Si la force de chose jugée ne
concerne en général que le dispositif d'une décision à l'exclusion de sa
motivation, cette dernière peut acquérir une force matérielle dans la mesure où
le dispositif se réfère aux considérants, comme c'est le cas en l'espèce. Or,
la Cour de céans a, dans son arrêt FI.2007.0137 du 9 juillet 2008, annulé
la décision attaquée et retourné le dossier à l'autorité intimée pour qu'elle
rende une décision dans le sens des considérants, lesquels indiquent de manière
claire et univoque que le litige ne portait pas sur les amendes et que la
quotité de ces dernière devraient uniquement être adaptée à la nouvelle
décision sur les reprises et rappels d'impôt. Ainsi, seul le nouveau calcul du
montant des amendes consécutif à la modification du montant des reprises ou des
rappels en application des considérants de l'arrêt de la Cour de céans du
9 juillet 2008 pouvait le cas échéant faire l'objet d'un recours. Or, le
recourant ne conteste pas ce calcul.
Partant, les allégations du
recourant tendant à atténuer sa culpabilité sont irrecevables. Si le recourant
contestait l'appréciation de sa faute ou la fixation de la quotité des amendes
faites par l'autorité intimée dans sa décision sur réclamation du
13 septembre 2007, il lui appartenait en premier lieu d'alléguer ce fait
devant la Cour de céans. Il aurait pu en second lieu se pourvoir devant le
Tribunal fédéral contre l'arrêt de la Cour de céans confirmant le cas échéant
les amendes fixées par l'autorité intimée. En l'absence de telles conclusions,
la Cour de céans n'a pas examiné le bien-fondé des montants des amendes fixées
par l'autorité intimée. Elle les a uniquement confirmées sur leur principe, leur
montant devant être adapté en fonction des reprises et rappels annulés. De
plus, en l'absence de recours interjeté en temps utile, l'arrêt de la Cour de
céans est entré en force et ne saurait plus être remis en question. Dans la
mesure où il règle expressément les questions relatives aux amendes, ce point
ne peut plus être contesté.
2.
Le recourant allègue par ailleurs que la
fixation des pénalités par l'autorité intimée intervient dans un contexte des
marchés financiers extrêmement défavorable et qu'il ne dispose pas des moyens
pour s'en acquitter. Ce faisant, le recourant semble invoquer un fait nouveau
pour obtenir la révision de l'arrêt rendu par la Cour de céans le
9 juillet 2008.
a) aa) La nouvelle LPA est entrée
en vigueur le 1er janvier 2009. Selon l'art. 117
al. 1 LPA, les causes pendantes devant les autorités administratives et de
justice administratives à l'entrée en vigueur de cette loi sont traitées selon
cette dernière.
bb) La présente cause introduite
par le dépôt du recours le 18 décembre 2008 était pendante à l'entrée en
vigueur de la nouvelle LPA qui trouve dès lors application en l'espèce.

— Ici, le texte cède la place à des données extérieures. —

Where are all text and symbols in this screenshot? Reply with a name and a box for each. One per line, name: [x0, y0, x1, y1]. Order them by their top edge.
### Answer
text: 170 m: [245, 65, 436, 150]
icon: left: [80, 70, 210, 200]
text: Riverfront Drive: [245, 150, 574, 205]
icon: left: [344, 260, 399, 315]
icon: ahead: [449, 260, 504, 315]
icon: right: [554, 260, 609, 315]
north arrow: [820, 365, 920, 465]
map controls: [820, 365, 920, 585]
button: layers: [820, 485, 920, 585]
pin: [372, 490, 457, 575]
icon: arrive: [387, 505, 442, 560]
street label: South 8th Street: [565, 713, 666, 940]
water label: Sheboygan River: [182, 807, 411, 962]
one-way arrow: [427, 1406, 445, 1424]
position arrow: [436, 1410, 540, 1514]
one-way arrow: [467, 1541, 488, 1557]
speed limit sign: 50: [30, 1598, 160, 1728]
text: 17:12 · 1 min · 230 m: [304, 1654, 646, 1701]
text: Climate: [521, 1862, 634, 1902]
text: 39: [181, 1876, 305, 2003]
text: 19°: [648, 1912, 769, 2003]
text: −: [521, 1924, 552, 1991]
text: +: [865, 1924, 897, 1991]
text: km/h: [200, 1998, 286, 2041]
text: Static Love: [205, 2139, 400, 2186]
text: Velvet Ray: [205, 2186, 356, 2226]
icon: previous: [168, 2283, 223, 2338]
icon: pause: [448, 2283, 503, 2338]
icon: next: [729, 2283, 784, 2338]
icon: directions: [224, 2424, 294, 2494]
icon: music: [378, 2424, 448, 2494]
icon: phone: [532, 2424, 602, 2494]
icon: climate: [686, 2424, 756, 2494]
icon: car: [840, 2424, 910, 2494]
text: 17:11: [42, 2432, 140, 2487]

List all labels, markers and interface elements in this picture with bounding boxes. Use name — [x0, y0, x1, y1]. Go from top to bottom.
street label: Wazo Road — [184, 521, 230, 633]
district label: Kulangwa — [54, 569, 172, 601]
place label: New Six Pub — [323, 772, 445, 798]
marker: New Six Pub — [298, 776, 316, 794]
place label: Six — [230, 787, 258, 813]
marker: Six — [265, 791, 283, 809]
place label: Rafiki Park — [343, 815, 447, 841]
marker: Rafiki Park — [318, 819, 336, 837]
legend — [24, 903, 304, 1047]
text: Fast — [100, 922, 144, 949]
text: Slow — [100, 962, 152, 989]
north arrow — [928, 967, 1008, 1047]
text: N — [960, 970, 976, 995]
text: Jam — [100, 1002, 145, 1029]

b) aa) A teneur de l'art. 100
al. 1 LPA, une décision sur recours ou un jugement rendus en application
de la présente loi et entrés en force peuvent être annulés ou modifiés, sur
requête, s'ils ont été influencés par un crime ou un délit (let. a) ou si
le requérant invoque des faits ou des moyens de preuve importants qu'il ne
pouvait pas connaître lors de la première décision ou dont il ne pouvait pas ou
n'avait pas de raison de se prévaloir à cette époque. Les faits nouveaux
survenus après le prononcé de la décision ou du jugement ne peuvent donner lieu
à une demande de révision (art. 100 al. 2 LPA).
La jurisprudence cantonale ne
reconnaît comme motifs de révision de ses arrêts que les motifs définis à
l'art. 123 de la loi fédérale du 17 juin 2005 sur le Tribunal fédéral
(LTF; RS 173.110), soit principalement la découverte subséquente de faits
nouveaux importants ou de preuves concluantes qui n'avaient pas pu être
invoquées dans la précédente procédure (arrêts CP.2007.0008 du 15 juin
2007; CP.2007.0012 du 31 décembre 2008). Un fait doit être qualifié de
nouveau s'il existait déjà lorsque le tribunal a rendu son arrêt, mais qu'il
n'avait pas été porté à la connaissance de cette autorité et que le requérant a
été dans l'impossibilité d'invoquer les faits en cause dans la procédure ayant
conduit à l'arrêt du tribunal (ATF 2A.244/2000 du 17 octobre 2000).
b) Le recourant allègue son
insolvabilité pour s'acquitter des amendes fixées par l'autorité intimée ainsi
que le contexte défavorable des marchés financiers. Ces éléments ne sauraient à
l'évidence constituer des faits nouveaux de nature à remettre en cause l'arrêt
rendu par la Cour de céans le 9 juillet 2008. Ce grief est dès lors
également mal fondé.
3.
Le recours doit ainsi être rejeté aux frais du
recourant qui n'a pas droit à des dépens (art. 49 et 55 LPA).
Par ces motifs
la Cour de droit administratif et public
du Tribunal cantonal
arrête:
Faits
I.
Le recours est rejeté, en tant qu'il est
recevable.
Considérants
II.
La nouvelle décision sur réclamation en
exécution de l'arrêt du Tribunal cantonal, Cour de droit administratif et
public du 9 juillet 2008 rendue par l'Administration cantonale des impôts
le 19 novembre 2008 est confirmée.
III.
Un émolument de 4'000 (quatre mille) francs est
mis à la charge de A.________, cette somme étant imputée sur son dépôt de
garantie.
IV.
Il n'est pas alloué de dépens.
Lausanne, le 16 avril 2009
Le président: La
greffière:
Le présent arrêt est communiqué aux
destinataires de l'avis d'envoi ci-joint.
Il peut faire l'objet, dans les trente
jours suivant sa notification, d'un recours au Tribunal fédéral. Le recours en
matière de droit public s'exerce aux conditions des articles 82 ss de la loi du
17.
juin 2005 sur le Tribunal fédéral (LTF - RS 173.110), le recours
constitutionnel subsidiaire à celles des articles 113 ss LTF. Le mémoire de recours doit être rédigé dans une langue officielle,
indiquer les conclusions, les motifs et les moyens de preuve, et être signé.
Les motifs doivent exposer succinctement en quoi l’acte attaqué viole le droit.
Les pièces invoquées comme moyens de preuve doivent être jointes au mémoire,
pour autant qu’elles soient en mains de la partie; il en va de même de la
décision attaquée.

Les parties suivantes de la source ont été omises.